産業技術総合研究所では,NEDOの「AIロボット・フィジカルAIを見据えたマルチモーダル基盤モデル開発事業」について,研究開発を実施しております(https://www.aist.go.jp/aist_j/news/au20260717-2.html).
人工知能研究センター デジタルヒューマン研究チームでは,人の運動から筋張力や関節負荷などの内部力学状態を推定可能なAIを開発します.動画やウェアラブルセンサから得られる運動学情報,外力情報,筋骨格情報など多様な情報を統合し,人を生体力学レベルで理解する運動基盤モデルの実現を目指します.
_ _ _ _ _ _ _
• [課題の指示]:
上にある運動基盤モデルの研究開発についての提示文を、最後の文のあとから書き継いでもらえますか?
_ _ _ _ _ _ _
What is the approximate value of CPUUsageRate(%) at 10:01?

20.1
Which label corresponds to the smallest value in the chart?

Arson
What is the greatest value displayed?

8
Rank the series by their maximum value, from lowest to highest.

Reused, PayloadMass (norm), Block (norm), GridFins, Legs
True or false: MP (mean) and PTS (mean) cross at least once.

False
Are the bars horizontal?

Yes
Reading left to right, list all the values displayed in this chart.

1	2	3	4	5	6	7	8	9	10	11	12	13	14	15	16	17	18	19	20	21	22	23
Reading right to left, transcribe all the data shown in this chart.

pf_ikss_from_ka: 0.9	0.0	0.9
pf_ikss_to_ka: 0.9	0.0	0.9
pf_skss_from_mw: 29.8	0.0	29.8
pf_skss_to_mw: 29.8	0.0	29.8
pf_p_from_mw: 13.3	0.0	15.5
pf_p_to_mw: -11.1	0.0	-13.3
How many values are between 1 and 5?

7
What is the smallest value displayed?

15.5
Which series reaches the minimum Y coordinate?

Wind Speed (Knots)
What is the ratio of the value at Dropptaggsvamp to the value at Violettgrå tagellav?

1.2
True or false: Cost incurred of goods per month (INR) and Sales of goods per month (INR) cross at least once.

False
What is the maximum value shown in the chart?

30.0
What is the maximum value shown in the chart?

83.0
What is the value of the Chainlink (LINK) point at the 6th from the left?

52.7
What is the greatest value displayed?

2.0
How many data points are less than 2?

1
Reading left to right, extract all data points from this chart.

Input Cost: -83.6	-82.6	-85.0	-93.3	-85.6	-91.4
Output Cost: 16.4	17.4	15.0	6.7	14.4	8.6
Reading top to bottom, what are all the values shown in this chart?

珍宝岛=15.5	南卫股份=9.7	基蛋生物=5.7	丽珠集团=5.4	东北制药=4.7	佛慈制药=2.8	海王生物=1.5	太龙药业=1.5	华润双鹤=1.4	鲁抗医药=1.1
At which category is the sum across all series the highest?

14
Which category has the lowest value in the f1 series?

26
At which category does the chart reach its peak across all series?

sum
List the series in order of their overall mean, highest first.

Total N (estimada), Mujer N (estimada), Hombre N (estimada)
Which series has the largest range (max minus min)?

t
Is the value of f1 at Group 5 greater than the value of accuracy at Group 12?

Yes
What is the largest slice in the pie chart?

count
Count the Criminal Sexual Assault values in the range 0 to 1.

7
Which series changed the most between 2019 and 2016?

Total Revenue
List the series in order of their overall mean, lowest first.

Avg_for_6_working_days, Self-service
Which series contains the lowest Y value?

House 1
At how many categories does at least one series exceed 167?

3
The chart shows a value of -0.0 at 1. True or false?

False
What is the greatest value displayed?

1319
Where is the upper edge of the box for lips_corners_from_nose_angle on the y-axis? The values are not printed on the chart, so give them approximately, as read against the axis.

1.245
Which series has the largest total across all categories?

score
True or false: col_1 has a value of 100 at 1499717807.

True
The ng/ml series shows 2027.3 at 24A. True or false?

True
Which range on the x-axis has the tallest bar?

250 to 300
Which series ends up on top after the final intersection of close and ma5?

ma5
_ _ _ _ _ _ _
• [課題への解答]:
近年,人の姿勢や関節運動を推定する技術は大きく発展しました.一方で,関節トルクや筋張力,関節反力などの内部力学状態は依然として直接観測が困難です.このため,「人はどのように力を発揮しているのか」を理解するAIはまだ実現されていません.そこで,運動学(Kinematics)と生体力学(Biomechanics)を統合する基盤モデルの構築に挑戦します.

人の内部力学状態は見えない

“力”を含む人のデータが不足
人の状態を生体力学レベルで推定可能なオムニモーダル運動基盤モデルの構築を目指します.この技術により,内部力学状態まで含め人を真に理解し支援するAIを実現し,以下の領域へ応用します.